PROMPT — Write out exactly the lines of the entries below from the one holding "Nichtigem zu schauen; belebe mich in" to the one holding "Форумите не могат да отчитат", inclusive, and leave out all other lines.

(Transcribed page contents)
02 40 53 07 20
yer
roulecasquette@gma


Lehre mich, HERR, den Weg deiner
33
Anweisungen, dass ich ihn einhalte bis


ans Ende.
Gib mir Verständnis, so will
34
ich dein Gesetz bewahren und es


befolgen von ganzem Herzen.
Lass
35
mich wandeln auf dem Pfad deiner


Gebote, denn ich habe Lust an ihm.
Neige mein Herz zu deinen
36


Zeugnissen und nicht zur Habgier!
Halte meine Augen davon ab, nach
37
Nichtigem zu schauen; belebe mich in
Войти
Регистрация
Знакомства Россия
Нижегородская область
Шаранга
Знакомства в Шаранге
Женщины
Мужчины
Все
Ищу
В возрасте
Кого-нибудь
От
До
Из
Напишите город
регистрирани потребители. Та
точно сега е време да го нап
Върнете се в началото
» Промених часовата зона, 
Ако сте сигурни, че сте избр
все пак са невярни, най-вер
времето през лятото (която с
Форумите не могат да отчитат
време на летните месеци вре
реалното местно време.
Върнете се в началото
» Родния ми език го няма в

* * *

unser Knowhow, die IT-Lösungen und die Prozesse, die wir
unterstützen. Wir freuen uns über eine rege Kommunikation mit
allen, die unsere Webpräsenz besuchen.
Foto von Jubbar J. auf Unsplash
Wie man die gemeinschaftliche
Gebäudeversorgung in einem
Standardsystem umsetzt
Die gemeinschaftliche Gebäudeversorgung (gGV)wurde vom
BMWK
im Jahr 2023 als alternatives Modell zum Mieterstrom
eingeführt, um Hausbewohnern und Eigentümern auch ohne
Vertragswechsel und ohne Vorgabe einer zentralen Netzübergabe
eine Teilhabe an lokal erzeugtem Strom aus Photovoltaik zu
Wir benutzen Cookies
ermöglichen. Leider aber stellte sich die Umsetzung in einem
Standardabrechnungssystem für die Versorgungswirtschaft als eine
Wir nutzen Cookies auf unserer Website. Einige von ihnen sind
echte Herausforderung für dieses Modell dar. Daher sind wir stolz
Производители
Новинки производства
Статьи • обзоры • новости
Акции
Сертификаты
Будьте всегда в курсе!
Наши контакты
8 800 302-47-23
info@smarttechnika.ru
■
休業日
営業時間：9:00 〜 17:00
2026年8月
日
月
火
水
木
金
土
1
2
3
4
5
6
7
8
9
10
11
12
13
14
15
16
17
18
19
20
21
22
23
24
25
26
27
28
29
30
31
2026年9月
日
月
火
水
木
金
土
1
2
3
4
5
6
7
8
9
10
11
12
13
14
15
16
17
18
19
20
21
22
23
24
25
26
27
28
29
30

TASK RESULT —
Nichtigem zu schauen; belebe mich in
Войти
Регистрация
Знакомства Россия
Нижегородская область
Шаранга
Знакомства в Шаранге
Женщины
Мужчины
Все
Ищу
В возрасте
Кого-нибудь
От
До
Из
Напишите город
регистрирани потребители. Та
точно сега е време да го нап
Върнете се в началото
» Промених часовата зона, 
Ако сте сигурни, че сте избр
все пак са невярни, най-вер
времето през лятото (която с
Форумите не могат да отчитат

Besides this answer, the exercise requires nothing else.